The bittersweet “Girlfriend” features Down syndrome actor Evan Sneider in its starring role, and he gives one of the better performances in writer-director Justin Lerner’s obviously well-intended and affectionately made first feature. Several narrative speed bumps keep the low-budget drama from being quite the smooth ride into the underemployed, whitebread-and-baloney America in which it’s set. Still, interest in young Sneider should draw a certain aud, albeit to a fairly dour story with a fairly predictable denouement. Hannover House picked up rights after Toronto.
Sneider plays Evan, who works with his beleaguered mother Celeste (Amanda Plummer) in a local eatery where the management barely tolerates him, especially when he disappears at lunch to stare at Candy (Shannon Woodward), a former classmate with whom he’s been in love since high school. Evan’s place in the community is clearly tenuous. But Sneider and Plummer, on their own, are wonderful together, and Plummer is quite brilliant at evoking, in just a few scenes, Celeste’s combination of maternal affection, instinct for headlong survival and pure rage at the universe for what an accident of birth has done to her life. Unfortunately for everyone, Celeste dies in her sleep one night, and Evan is suddenly on his own.
At Celeste’s funeral, a relative hands Evan about $15,000 in fresh cash, in advance of the settling of his mother’s will (the wrappers on the money should read “Bank of Guilt”). But why would anyone hand that much cash to a boy with Down syndrome? The only answer seems to be: to help Lerner to get us to the next chapter.
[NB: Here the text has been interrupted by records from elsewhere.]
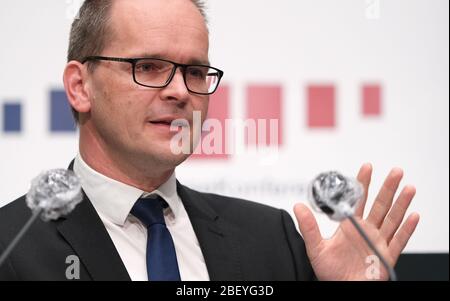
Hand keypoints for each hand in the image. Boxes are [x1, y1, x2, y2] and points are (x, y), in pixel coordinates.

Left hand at [294, 164, 419, 279]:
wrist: (341, 289)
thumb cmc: (330, 272)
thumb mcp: (316, 247)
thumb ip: (309, 227)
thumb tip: (298, 207)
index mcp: (350, 226)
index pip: (358, 200)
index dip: (363, 183)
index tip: (367, 167)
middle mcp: (366, 231)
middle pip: (380, 205)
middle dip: (388, 188)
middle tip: (395, 172)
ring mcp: (378, 242)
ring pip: (392, 219)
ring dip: (401, 203)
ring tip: (408, 188)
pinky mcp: (386, 257)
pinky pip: (399, 241)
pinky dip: (407, 229)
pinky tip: (413, 216)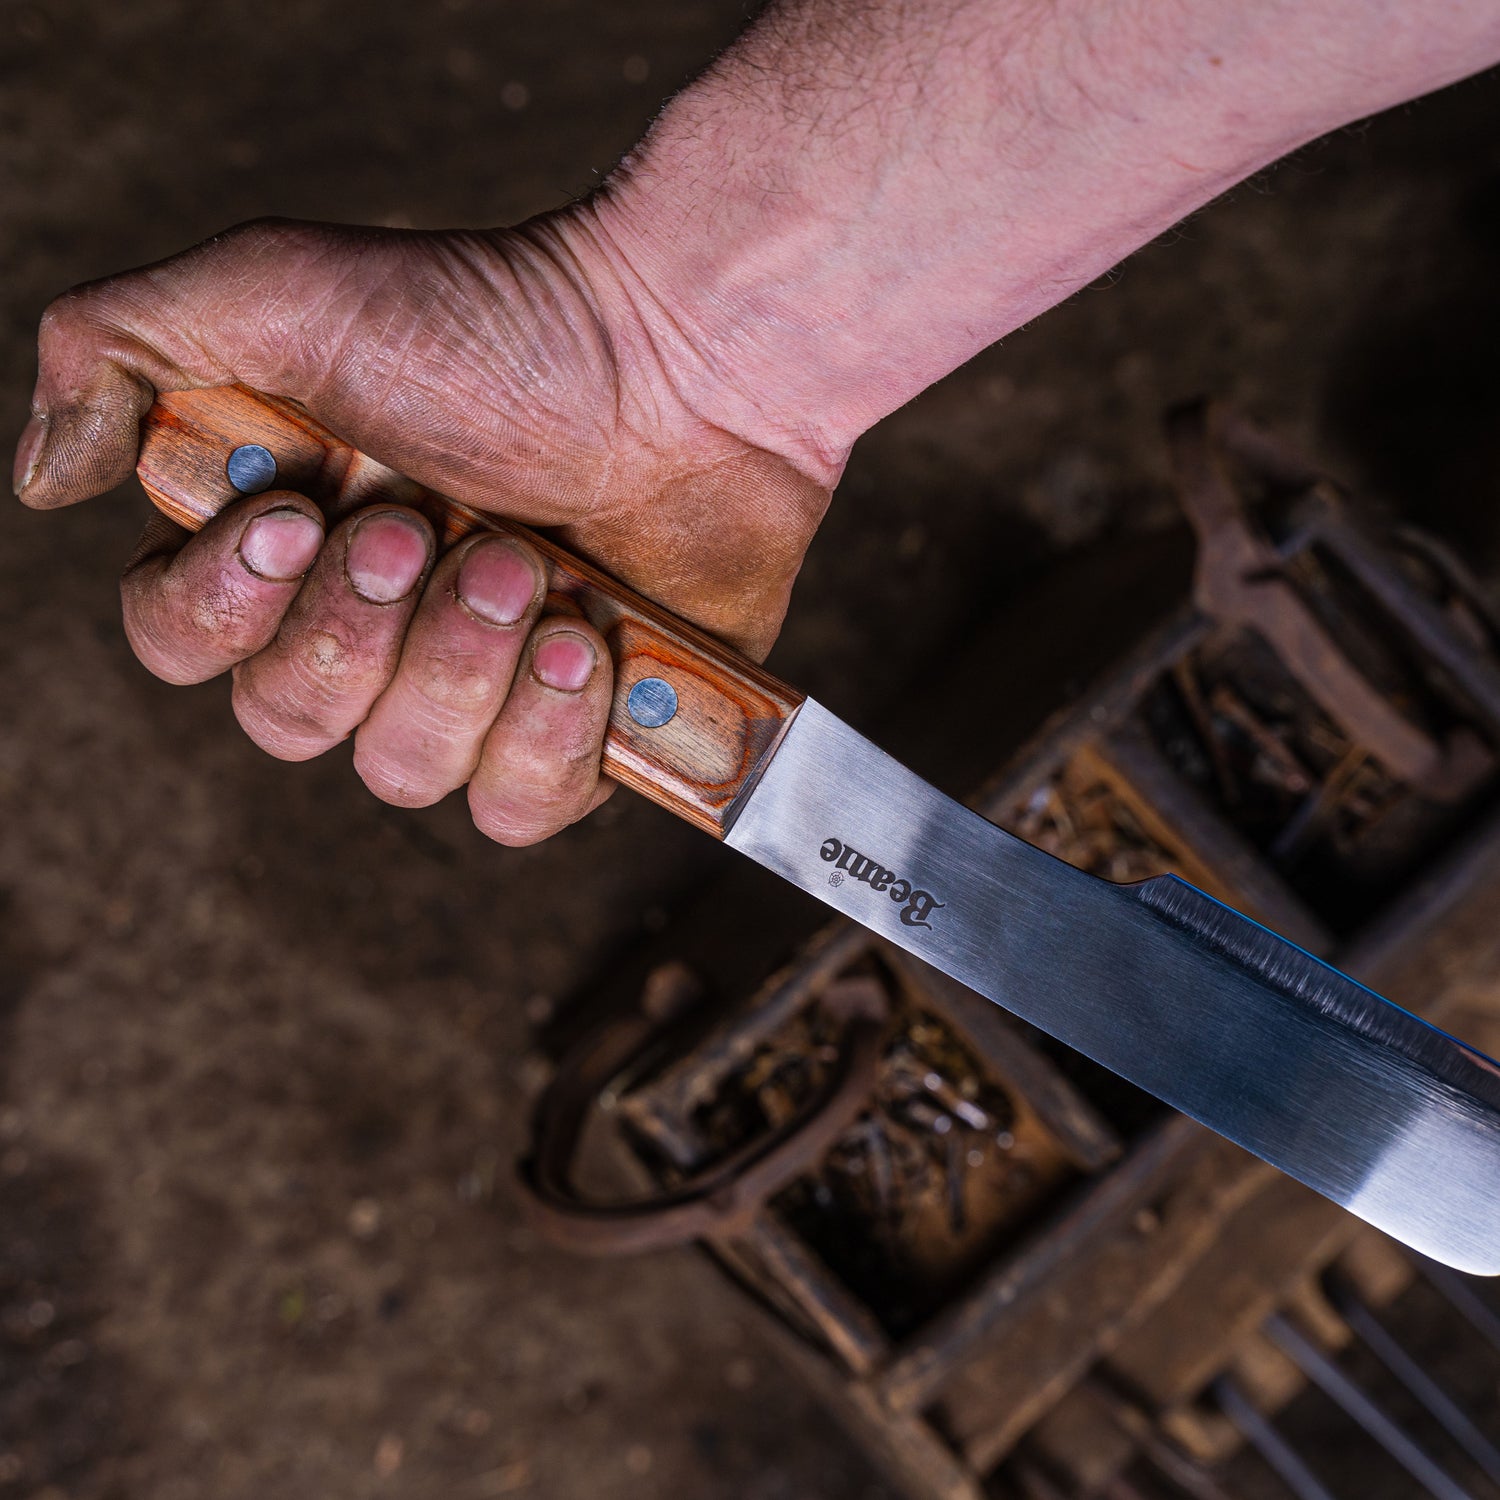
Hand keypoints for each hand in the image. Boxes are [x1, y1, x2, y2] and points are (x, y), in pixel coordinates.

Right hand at [13, 215, 832, 843]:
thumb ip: (123, 354)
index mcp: (288, 544)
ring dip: (461, 669)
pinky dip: (547, 738)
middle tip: (438, 529)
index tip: (300, 518)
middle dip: (362, 632)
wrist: (688, 356)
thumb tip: (44, 481)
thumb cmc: (496, 315)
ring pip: (405, 774)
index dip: (226, 610)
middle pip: (291, 724)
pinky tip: (587, 644)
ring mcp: (479, 686)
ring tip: (531, 567)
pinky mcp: (581, 728)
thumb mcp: (277, 289)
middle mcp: (374, 630)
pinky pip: (521, 809)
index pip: (181, 645)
With her lank hair, calf-length boots and cutoff jean shorts, Candy is the perfect personification of trouble; she’s also in a financial hole. Her ex-boyfriend, Russ (Jackson Rathbone), the father of her young son, isn’t paying support, she’s barely working, and her landlord is evicting her. Evan knows this, and leaves $1,000 on her porch; she thinks it’s from Russ (it’s not clear why) and pays the landlord. When she finds out the money was from Evan, who would really, really like to sleep with her, she feels bad — for a moment. And then she lets the moment pass.
Cash is the engine of “Girlfriend,” but given that its origins here are so shaky, the rest of the movie is on uncertain footing. The sexual question raised by Evan is intriguing, but with the exception of Evan, “Girlfriend” is populated by dislikable characters (the triangular subplot concerning Russ, Candy and her married boyfriend, played by Jerad Anderson, isn’t much more than cliche).
D.p. Quyen Tran does nice work on the Red camera, giving the pic a look that’s appropriate to its milieu.